> [Task to complete] Write the data out again exactly, dropping any images it holds.

> [Input]
□ □ □ □ □ □ □

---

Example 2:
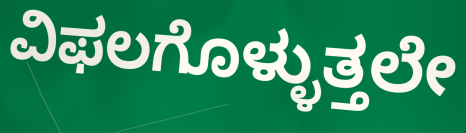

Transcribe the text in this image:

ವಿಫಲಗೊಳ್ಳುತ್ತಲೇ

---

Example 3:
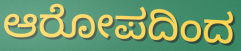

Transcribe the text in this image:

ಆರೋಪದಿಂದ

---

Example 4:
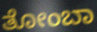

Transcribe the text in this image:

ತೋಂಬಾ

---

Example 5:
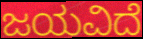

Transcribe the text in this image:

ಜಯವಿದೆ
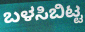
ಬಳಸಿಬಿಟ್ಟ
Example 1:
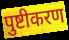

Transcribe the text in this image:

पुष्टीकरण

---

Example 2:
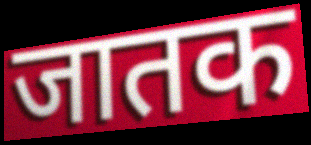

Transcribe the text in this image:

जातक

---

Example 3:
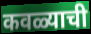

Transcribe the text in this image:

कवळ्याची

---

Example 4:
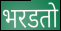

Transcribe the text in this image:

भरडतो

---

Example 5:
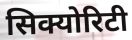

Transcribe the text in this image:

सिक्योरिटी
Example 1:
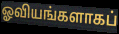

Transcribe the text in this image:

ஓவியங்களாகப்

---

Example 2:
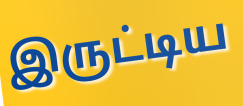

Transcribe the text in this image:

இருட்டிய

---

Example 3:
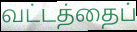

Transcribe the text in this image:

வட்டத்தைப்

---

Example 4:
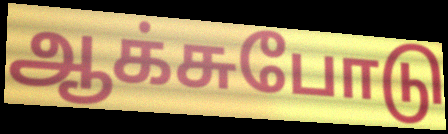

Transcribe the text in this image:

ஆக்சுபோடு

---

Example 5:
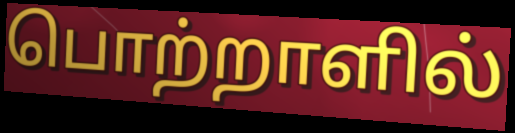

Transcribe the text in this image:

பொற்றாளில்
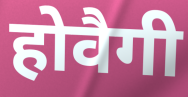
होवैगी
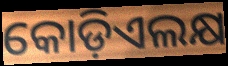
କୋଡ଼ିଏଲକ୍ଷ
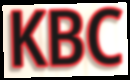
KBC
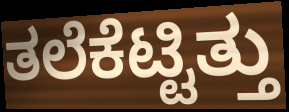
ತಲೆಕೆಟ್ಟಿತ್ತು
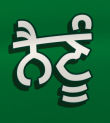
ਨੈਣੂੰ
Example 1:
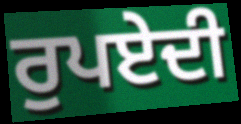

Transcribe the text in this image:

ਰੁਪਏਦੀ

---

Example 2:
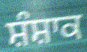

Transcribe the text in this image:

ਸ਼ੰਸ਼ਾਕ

□ □ □ □ □ □ □

> [Solution to this problem]
---

Example 2:

Transcribe the text in this image:

ವಿಫಲಗೊಳ್ಳುತ್ತಲೇ

---

Example 3:

Transcribe the text in this image:

ಆರೋಪದಿಂದ

---

Example 4:

Transcribe the text in this image:

ತೋಂಬಾ

---

Example 5:

Transcribe the text in this image:

ಜಯವಿದೆ
ಬಳಸಿಬಿಟ್ಟ
Example 1:

Transcribe the text in this image:

पुष्टीकरण

---

Example 2:

Transcribe the text in this image:

जातक

---

Example 3:

Transcribe the text in this image:

कवळ्याची

---

Example 4:

Transcribe the text in this image:

भरडतो

---

Example 5:

Transcribe the text in this image:

सिक्योरिटी
Example 1:

Transcribe the text in this image:

ஓவியங்களாகப்

---

Example 2:

Transcribe the text in this image:

இருட்டிய

---

Example 3:

Transcribe the text in this image:

வட்டத்தைப்

---

Example 4:

Transcribe the text in this image:

ஆக்சுபோடு

---

Example 5:

Transcribe the text in this image:

பொற்றாளில்
होवैगी
କୋଡ଼ିଏଲକ୍ଷ
KBC
ತಲೆಕೆಟ್ಟಿತ್ತು
ਨੈਣੂੰ
Example 1:

Transcribe the text in this image:

ਰੁਪਏਦੀ

---

Example 2:

Transcribe the text in this image:

ਸ਼ੰਸ਼ਾਕ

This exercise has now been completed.